→ **Your objective**: Write out the part of the Pagliacci passage that opens with the words "I wonder whether" and closes with "as sad clowns.", swapping "highbrow" for "sophisticated".

Pagliacci entered the cultural consciousness in an unprecedented way, and in the following years, riffs on the story becameincreasinglypopular on Twitter, a site unashamedly allergic to earnestness. In January 2020, animated comedy BoJack Horseman featured its own version of the joke.

“For virality, you need a social media post or a meme that triggers emotions,” says Anastasia Denisova, a journalism lecturer at the University of Westminster and author of Internet Memes and Society. “Not any kind of emotions, but one of the specific three: awe, anger, and anxiety.” Denisova argues that Pagliacci gags inspire both awe (“from a clever joke”) and anxiety (“it reminds us of the existentialist crises people may face”).

But why is Pagliacci so popular on Twitter in particular and almost entirely absent from, say, TikTok? Denisova argues that TikTok is faster, and Pagliacci gags require more time to unfold. “It is also postmodernist, which may be a bit darker or deeper than your average popular TikTok post,” she says. “The meme serves as a postmodernist remix of so many topics—clown culture, self-reflection, mental health, stand-up comedy.”

I wonder whether Pagliacci thrives because the name itself seems highbrow; would the story spread if the clown was still called “Grock”? The word Pagliacci elicits the thrill of an inside joke—people favorite and retweet as a way of saying “I get that!” Equally, I suspect that a number of people on Twitter might see themselves as sad clowns.

“I think we all tend to wear the clown mask sometimes, pretending to be OK while deep down, we are not,” says Sander van Dijck, a 31-year-old DJ from LA who performs as San Holo. In 2021, van Dijck released his song The Great Clown Pagliacci, which was sampled from Closing Time by musician Mr Hudson. “I never found the Pagliacci joke to be a ‘funny meme,’ I actually thought it was very relatable as an artist performing for thousands of people every night. When I first heard it, it actually touched me deeply, emotionally.”

Pagliacci’s popularity also can’t be divorced from the state of modern mental health care. “I started thinking about the doctor in the joke, and how he reminded me of all the mediocre, generally unhelpful therapists I’ve had over the years,” says Isaac Schankler, a 43-year-old professor of music from California. In August, Schankler received almost 20,000 likes on a tweet in which a depressed man goes to see Pagliacci to cheer up. “Oh well I’m just a silly clown. Shouldn’t you go see a real doctor?” Pagliacci asks. The man bursts into tears. “But Pagliacci—.”

“I think everyone’s in a kind of ongoing mental health crisis right now, and the joke format speaks to the inadequate tools and resources we have to address that crisis,” Schankler says, “It’s a timeless joke, but it feels especially relevant right now.”

Alec Robbins, a 32-year-old comic artist from LA, also recently posted a popular Pagliacci joke: “PATIENT: ‘Hi, doctor. I’m Pagliacci the clown!’ DOCTOR: ‘Well, fuck. Now I don’t know what the fuck to do.’” (4,000 likes.)

“I feel like any good joke can be viewed like a game with its own rules and parameters to work within,” Robbins says. He compares the Pagliacci story to the allegory of God’s footprints in the sand because people are familiar with the twist ending, meaning tweeters can twist the twist. “It’s basically just an approach that’s undercutting all the suspense and trickery in the original joke,” he says of his tweet, “It’s a 100-mph version of a 10-mph joke.”

No one I spoke with thinks Pagliacci gags will die out anytime soon. Although he can’t say exactly why, Colossal doesn’t see the joke being co-opted by big brands, which is normally the kiss of death for a meme. For hundreds of years, the story of the sad clown has alternately troubled and amused us as we cyclically share it earnestly or mockingly. For the foreseeable future, a man will keep going to the doctor. The doctor will know just the cure.

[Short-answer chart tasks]

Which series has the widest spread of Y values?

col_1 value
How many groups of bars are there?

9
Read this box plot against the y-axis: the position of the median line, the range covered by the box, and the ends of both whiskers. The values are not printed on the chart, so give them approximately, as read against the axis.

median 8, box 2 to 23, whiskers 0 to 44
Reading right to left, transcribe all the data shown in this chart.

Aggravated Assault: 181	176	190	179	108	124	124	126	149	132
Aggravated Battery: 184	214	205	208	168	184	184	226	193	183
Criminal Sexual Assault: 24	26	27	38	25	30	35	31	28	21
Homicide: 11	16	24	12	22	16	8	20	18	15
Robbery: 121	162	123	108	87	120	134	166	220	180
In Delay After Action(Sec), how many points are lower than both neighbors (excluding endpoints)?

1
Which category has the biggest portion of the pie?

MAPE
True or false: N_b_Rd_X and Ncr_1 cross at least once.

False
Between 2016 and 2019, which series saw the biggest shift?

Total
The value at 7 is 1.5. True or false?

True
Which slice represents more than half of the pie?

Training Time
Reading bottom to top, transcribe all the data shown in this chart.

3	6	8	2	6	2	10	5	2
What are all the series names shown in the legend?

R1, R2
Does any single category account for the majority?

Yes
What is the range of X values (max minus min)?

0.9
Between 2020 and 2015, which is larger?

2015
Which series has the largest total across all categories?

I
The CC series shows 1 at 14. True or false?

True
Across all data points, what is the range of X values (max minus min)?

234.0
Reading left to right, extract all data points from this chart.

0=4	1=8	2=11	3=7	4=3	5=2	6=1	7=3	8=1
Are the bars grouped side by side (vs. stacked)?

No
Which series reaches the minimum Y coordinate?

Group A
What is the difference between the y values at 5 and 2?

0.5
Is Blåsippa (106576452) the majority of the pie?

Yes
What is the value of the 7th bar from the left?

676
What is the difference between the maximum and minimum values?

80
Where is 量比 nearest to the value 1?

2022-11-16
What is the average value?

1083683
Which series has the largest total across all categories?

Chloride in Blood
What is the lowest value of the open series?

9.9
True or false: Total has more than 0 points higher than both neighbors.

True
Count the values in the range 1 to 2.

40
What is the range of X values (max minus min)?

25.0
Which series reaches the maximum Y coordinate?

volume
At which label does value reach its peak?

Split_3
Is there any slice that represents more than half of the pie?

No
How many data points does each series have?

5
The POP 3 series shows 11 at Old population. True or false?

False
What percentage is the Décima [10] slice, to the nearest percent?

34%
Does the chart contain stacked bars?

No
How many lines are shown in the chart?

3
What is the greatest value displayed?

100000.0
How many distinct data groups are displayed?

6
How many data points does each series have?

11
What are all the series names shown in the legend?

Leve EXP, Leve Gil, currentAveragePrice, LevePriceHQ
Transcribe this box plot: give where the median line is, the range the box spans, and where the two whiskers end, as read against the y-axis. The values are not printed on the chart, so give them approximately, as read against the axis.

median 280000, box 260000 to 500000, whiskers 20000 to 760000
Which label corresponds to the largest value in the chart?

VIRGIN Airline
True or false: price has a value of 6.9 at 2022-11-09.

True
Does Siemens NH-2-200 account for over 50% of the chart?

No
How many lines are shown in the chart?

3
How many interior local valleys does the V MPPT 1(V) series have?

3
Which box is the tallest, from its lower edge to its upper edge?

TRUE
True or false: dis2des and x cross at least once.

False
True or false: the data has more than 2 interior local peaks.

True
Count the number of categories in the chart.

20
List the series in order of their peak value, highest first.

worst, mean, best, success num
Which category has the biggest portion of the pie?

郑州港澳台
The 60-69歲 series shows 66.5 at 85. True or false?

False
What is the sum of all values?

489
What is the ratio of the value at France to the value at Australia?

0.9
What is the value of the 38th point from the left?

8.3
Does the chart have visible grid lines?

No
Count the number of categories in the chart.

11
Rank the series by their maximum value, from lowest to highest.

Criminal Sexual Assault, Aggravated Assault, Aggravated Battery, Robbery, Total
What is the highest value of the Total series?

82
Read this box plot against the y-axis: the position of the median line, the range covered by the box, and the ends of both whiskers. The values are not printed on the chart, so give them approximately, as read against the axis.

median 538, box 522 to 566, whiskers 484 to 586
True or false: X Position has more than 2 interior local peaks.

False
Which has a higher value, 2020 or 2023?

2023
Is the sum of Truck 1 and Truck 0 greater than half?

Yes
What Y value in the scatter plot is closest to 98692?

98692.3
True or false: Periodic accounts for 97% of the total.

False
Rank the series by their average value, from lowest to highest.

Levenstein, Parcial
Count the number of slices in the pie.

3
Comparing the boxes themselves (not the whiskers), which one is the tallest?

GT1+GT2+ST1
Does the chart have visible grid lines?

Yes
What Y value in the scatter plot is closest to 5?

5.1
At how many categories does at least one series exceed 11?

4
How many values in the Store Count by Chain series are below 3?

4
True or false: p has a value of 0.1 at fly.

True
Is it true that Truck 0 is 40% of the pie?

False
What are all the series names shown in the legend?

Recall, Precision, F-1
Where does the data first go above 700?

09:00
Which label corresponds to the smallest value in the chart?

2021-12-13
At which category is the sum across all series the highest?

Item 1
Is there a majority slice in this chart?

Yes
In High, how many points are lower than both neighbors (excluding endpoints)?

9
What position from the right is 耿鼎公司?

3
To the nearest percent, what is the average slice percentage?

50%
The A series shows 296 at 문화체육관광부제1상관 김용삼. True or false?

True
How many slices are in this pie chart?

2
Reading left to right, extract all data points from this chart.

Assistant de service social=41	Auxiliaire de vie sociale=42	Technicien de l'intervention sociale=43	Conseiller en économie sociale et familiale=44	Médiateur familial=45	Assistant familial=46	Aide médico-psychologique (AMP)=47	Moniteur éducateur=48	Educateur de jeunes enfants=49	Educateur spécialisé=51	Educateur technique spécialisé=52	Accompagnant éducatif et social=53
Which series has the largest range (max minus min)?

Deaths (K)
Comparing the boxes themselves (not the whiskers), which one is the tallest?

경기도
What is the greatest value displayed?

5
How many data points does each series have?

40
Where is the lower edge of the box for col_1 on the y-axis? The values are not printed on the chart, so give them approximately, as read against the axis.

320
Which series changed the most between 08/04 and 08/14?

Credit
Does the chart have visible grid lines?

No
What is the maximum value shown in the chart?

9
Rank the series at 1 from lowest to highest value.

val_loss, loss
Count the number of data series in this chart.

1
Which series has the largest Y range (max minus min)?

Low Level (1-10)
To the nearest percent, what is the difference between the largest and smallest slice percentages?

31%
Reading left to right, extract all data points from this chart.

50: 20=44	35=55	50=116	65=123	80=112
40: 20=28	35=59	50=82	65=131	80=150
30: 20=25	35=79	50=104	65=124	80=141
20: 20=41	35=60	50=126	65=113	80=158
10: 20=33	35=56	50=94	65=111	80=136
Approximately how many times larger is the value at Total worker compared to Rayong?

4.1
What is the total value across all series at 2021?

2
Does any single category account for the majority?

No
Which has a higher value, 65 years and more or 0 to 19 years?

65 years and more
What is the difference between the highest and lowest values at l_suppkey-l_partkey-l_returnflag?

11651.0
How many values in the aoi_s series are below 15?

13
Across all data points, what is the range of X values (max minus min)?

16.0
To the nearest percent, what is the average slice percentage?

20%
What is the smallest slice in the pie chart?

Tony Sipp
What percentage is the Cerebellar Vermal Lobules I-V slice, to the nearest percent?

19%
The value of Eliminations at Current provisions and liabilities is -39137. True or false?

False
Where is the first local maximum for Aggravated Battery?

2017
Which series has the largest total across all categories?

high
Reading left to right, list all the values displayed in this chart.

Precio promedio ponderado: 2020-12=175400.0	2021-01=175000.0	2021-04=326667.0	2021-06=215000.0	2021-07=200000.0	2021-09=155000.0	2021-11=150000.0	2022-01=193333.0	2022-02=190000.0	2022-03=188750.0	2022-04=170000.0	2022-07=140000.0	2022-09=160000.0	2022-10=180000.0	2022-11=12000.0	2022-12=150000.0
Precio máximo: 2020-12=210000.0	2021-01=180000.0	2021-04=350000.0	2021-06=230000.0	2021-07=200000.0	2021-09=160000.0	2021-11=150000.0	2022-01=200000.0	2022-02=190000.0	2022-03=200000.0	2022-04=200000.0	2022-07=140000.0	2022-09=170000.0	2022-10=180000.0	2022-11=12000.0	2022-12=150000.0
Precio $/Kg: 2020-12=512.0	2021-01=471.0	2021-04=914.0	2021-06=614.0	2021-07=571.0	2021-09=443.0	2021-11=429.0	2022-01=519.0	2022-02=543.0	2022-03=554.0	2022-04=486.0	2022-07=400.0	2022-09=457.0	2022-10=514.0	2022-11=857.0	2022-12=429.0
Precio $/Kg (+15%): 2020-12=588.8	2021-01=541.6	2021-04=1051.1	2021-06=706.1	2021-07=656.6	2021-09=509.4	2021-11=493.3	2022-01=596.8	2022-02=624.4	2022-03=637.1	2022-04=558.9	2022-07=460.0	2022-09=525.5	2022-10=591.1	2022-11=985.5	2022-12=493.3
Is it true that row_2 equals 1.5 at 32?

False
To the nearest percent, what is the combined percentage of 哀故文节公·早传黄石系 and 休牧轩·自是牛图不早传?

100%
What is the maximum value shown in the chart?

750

→ **Answer to the problem**:
I wonder whether Pagliacci thrives because the name itself seems sophisticated; would the story spread if the clown was still called “Grock”? The word Pagliacci elicits the thrill of an inside joke—people favorite and retweet as a way of saying “I get that!” Equally, I suspect that a number of people on Twitter might see themselves as sad clowns.